» SELECTED PASSAGE

- - - - - - -

3) Transfer nuclear plant regulation to the EPA, replacing proactive regulation with reactive. INPO and the insurers will keep the plants honest. The NRC disappears which Trump et al will deem a plus. The only Congressman whose district is directly affected is Jamie Raskin, who was not going to vote for any Trump administration bill anyway. This will require rewriting the AEA.
4) Replace the tort system with a fixed radiation exposure compensation system based on each individual's dose rate profile and SNT. This will be a tough one. It may have to depend on a debilitating black-out. Nuclear liability is now commercially insurable. We can repeal the Price-Anderson suicide pact.
5) Enforce tight anti-monopoly measures on the nuclear vendors. Competition will push nuclear down to its should-cost. This may be the toughest step of all. An important step will be to let the Koreans bid on any projects. They will show us what's possible.

- - - - - - -

» ROWS
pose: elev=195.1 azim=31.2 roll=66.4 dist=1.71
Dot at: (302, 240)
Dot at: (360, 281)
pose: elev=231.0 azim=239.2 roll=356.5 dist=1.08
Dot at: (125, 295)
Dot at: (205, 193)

- - - - - - -

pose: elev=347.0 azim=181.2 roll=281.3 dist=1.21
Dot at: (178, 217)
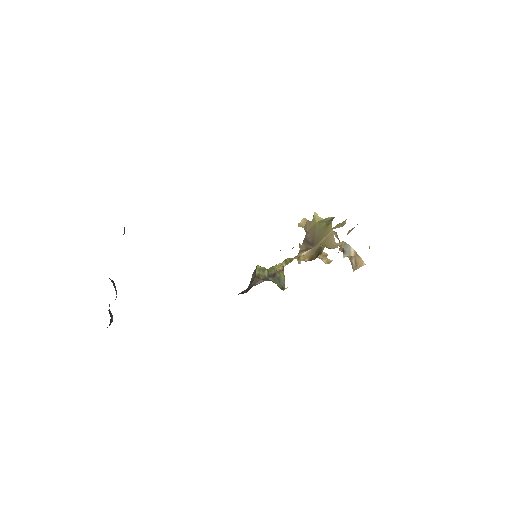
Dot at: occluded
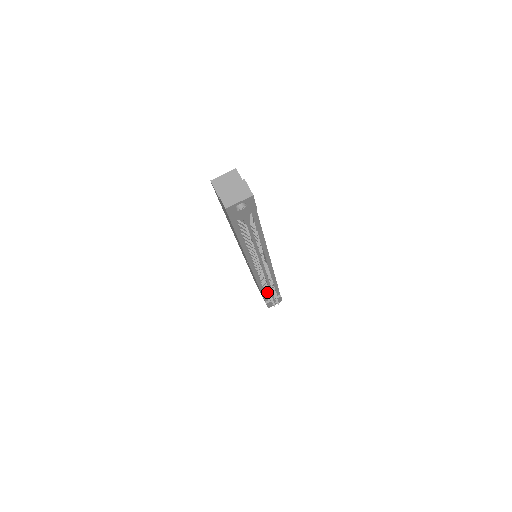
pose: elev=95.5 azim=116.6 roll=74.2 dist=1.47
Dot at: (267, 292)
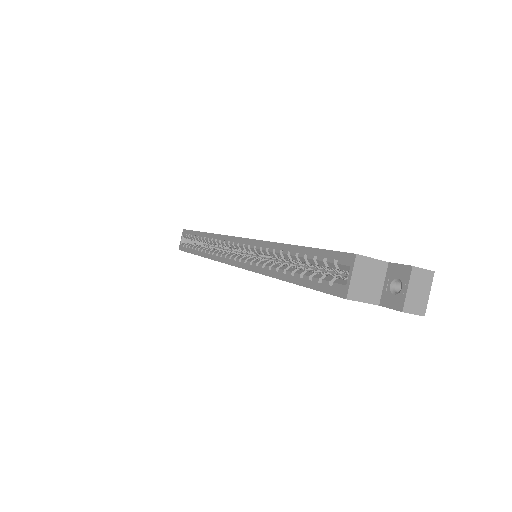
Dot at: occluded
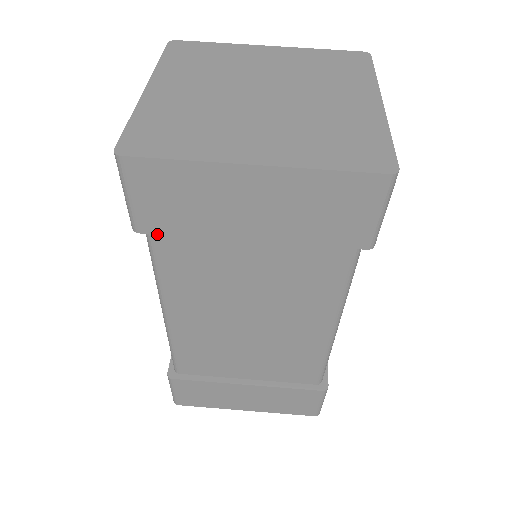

- - - - - - -

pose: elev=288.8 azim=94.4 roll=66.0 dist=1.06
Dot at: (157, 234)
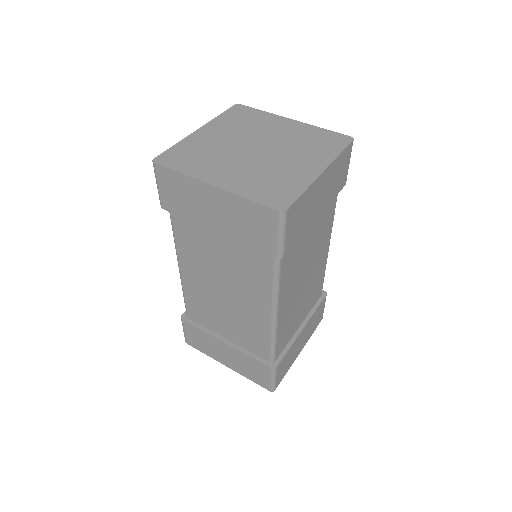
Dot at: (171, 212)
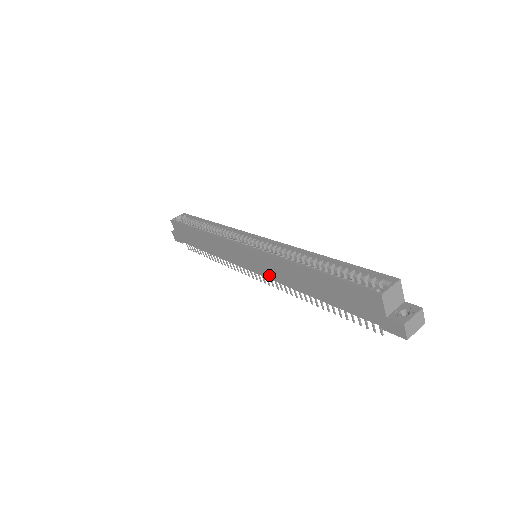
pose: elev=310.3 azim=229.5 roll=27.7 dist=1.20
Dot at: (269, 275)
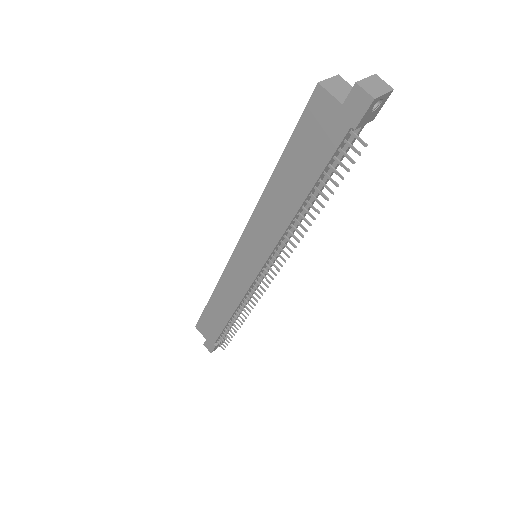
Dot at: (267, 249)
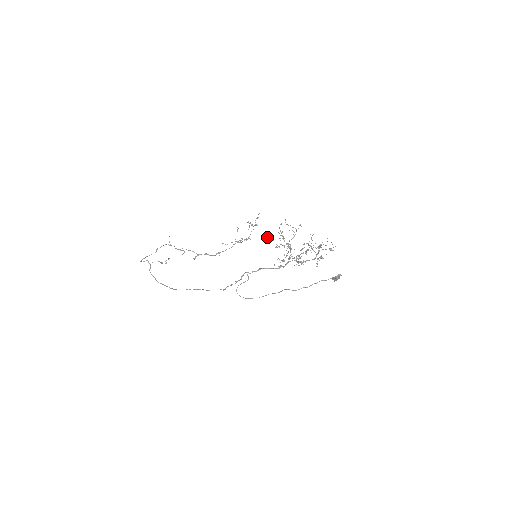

- - - - - - -

» INSTRUCTIONS TO FOLLOW
Answer these questions from the passage on nuclear policy:
(a) To which agency would step 3 transfer nuclear plant regulation?
(b) Which Congressman is named as the only one whose district is directly affected?
(c) Who should be allowed to bid on any projects under step 5?

» SOLUTION FOR THIS EXERCISE
(a) The EPA.
(b) Jamie Raskin.
(c) The Koreans.